Figure 8. This drawing has been hanging unsigned on my studio wall for at least a month. Well over half an hour is invested in making this image, but we couldn’t let it go. Over the months and years we’ve been drawing, we have come to partially erase and redraw on purpose. When we redraw over the partially erased area or shape we often redraw out of register with the underlying shape. This adds density to simple shapes and gives the impression of movement or agitation. I don’t remember who did what in this drawing, but at some point we turned it upside down and liked it much better.

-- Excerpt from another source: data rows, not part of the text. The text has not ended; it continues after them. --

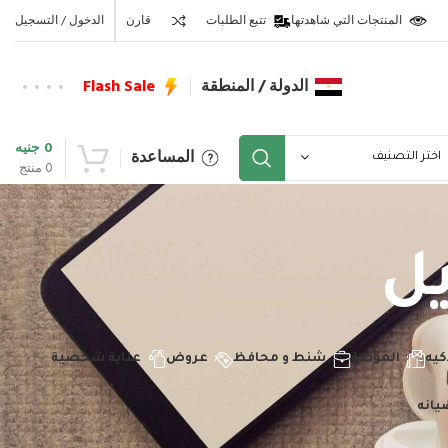
المنتجات التي شاهدتها
تتبع الطلبات
قارن
الدخول / التسجيل
الدولة / المنطقة
Flash Sale
0
جنيه
المساعدة
اختر التصنيف
0
منتج
ل
كيه
الموضة
شنط و محافظ
عروض
عناية شخصية
يانه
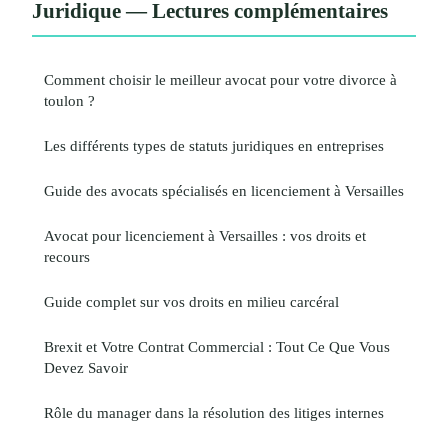
Juridique — Lectures complémentaires
Comment choisir le meilleur avocat pour votre divorce à
toulon ?
Les différents types de statuts juridiques en entreprises
Guide des avocats spécialisés en licenciement à Versailles
Avocat pour licenciement à Versailles : vos droits et
recours
Guide complet sur vos droits en milieu carcéral
Brexit et Votre Contrat Commercial : Tout Ce Que Vous
Devez Savoir
Rôle du manager dans la résolution des litiges internes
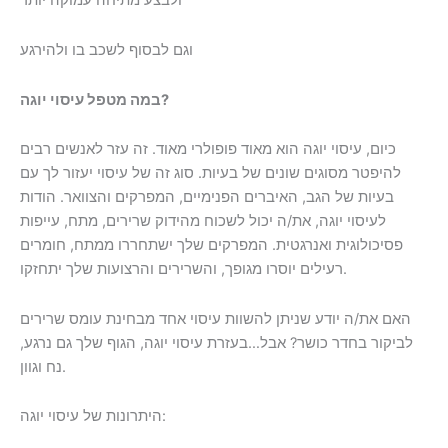
ולבצע מתיחה עמוקה יותר
וגם לבסוף לשכב בו ולהירגע
במה מטפל עיסוי יוגה?
כיום, עיסוי יוגה הוא מאוד פופולרי מאוד. זה עזר לאנשים רבים
להיפטר מסוגים שונים של בעיות. סוג זה של עיסוי יעזור לך עם
בעיות של הגב, האיברים הפנימיים, המפרקים והצוואר. הודות
לעיסוי יוגה, את/ה יכול לשכוח מהידוק שרירים, מתח, עייפות
פסיכולוגית ואנרגטית. המפרקים שלך ישתחררו ממתח, חומרים
רעילים יוסרו מגופך, והשרירים והרצועות שלך יתחזקו.
האם את/ה יודע שניתן להשוות עיסוי אחד מבחינת עומס שרירים
לביקור בחדר כושר? אבל…בעזרת עיסוי יוגה, הגוף שלך גם נרגע,
נח וגוון.
היתרונות של עיסוי יוגה:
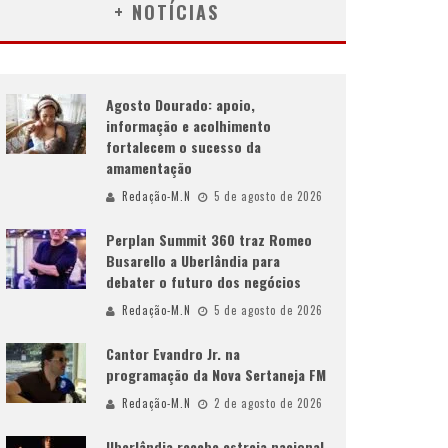
+ NOTÍCIAS
Agosto Dourado: apoio,
informação e acolhimento
fortalecem o sucesso da
amamentação
Redação-M.N
5 de agosto de 2026
Perplan Summit 360 traz Romeo
Busarello a Uberlândia para
debater o futuro dos negócios
Redação-M.N
5 de agosto de 2026
Cantor Evandro Jr. na
programação da Nova Sertaneja FM
Redação-M.N
2 de agosto de 2026
Uberlândia recebe estreia nacional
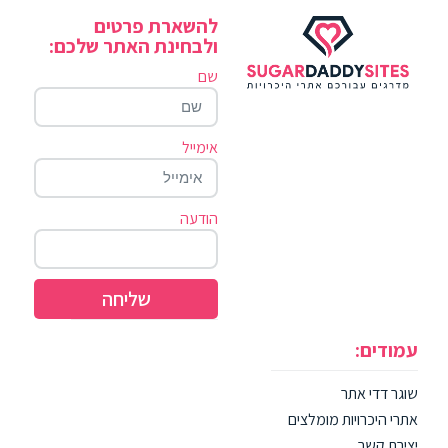
להשארת פרטים
ולבחינת האתר שלכם:
שם
אימייל
הודעה
שליחה
עמודים:
שוגר דדי אתר
אתרי היכרויות מומלצים
יצירת קשר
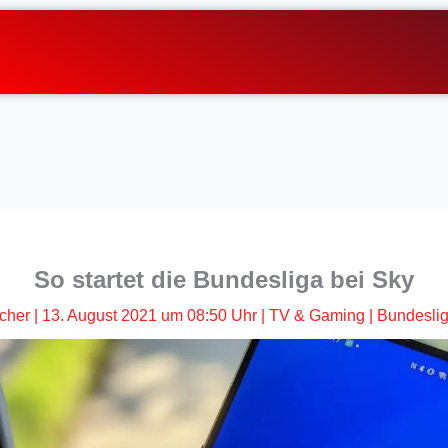
So startet die Bundesliga bei Sky
scher
|
13. August 2021 um 08:50 Uhr
|
TV & Gaming
|
Bundesli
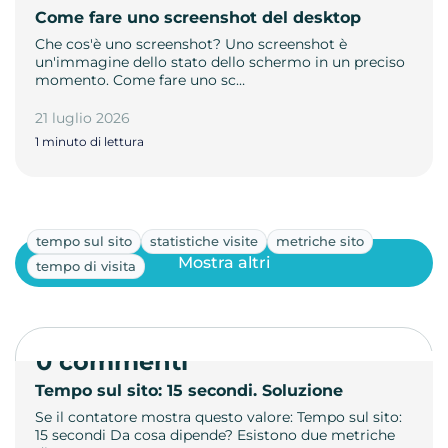
Come fare uno screenshot del desktop
Che cos'è uno screenshot? Uno screenshot è
un'immagine dello stato dello schermo in un preciso
momento. Come fare uno sc…
21 luglio 2026
1 minuto di lettura
tempo sul sito
statistiche visite
metriche sito
Mostra altri
tempo di visita
0 commenti
Tempo sul sito: 15 secondi. Soluzione
Se il contatore mostra questo valore: Tempo sul sito:
15 secondi Da cosa dipende? Esistono due metriche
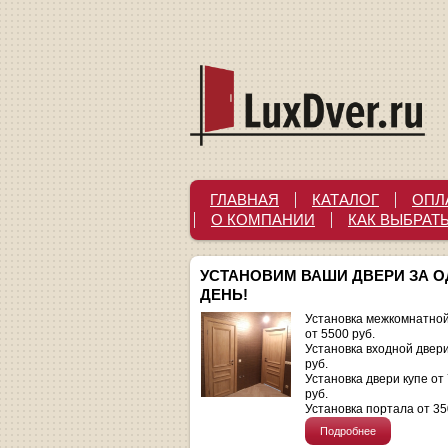
ГЛАВНАЯ
КАТАЛОГ
ОПЛ
О КОМПАНИИ
КАК ВЫБРАТ
УСТАНОВИМ ВАШИ ДВЕРИ ЗА 
ДЕНЬ!
Установка межкомнатной
от 5500 руб.
Установка входной двер
руб.
Установка двери купе от
руб.
Установка портала от 35
Подробнее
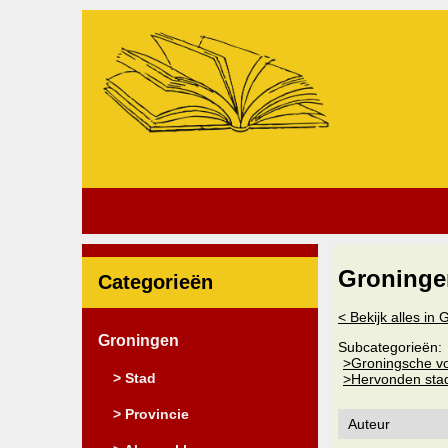
Groninge
Categorieën
< Bekijk alles in
Groningen
Subcategorieën:
>Groningsche vo
> Stad
>Hervonden sta
> Provincie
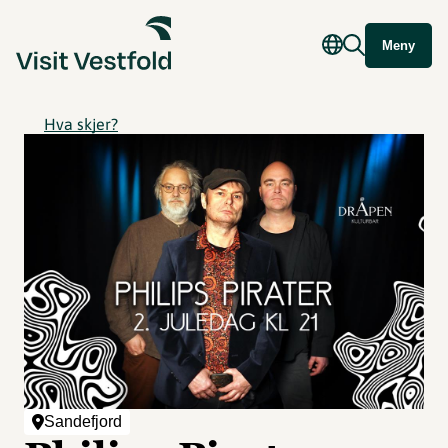
Meny
Hva skjer?
Sandefjord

At our last session we could not recall what we were so uncertain about here. We signed it. There are a drawings we just can’t decide on right away. They look unfamiliar. They take more time to form an opinion about.
Figure 9. We ended the session on May 28 laughing over this one. Edna started with the shape in the lower left. She was using a morning drawing as an inspiration. I wasn’t paying attention, and I didn’t know this. I copied her shape twice more rather than refer to the morning drawing, which suggested something else. She embellished. I embellished her embellishments. Edna’s polka dots make this funny. Why are polka dots fun?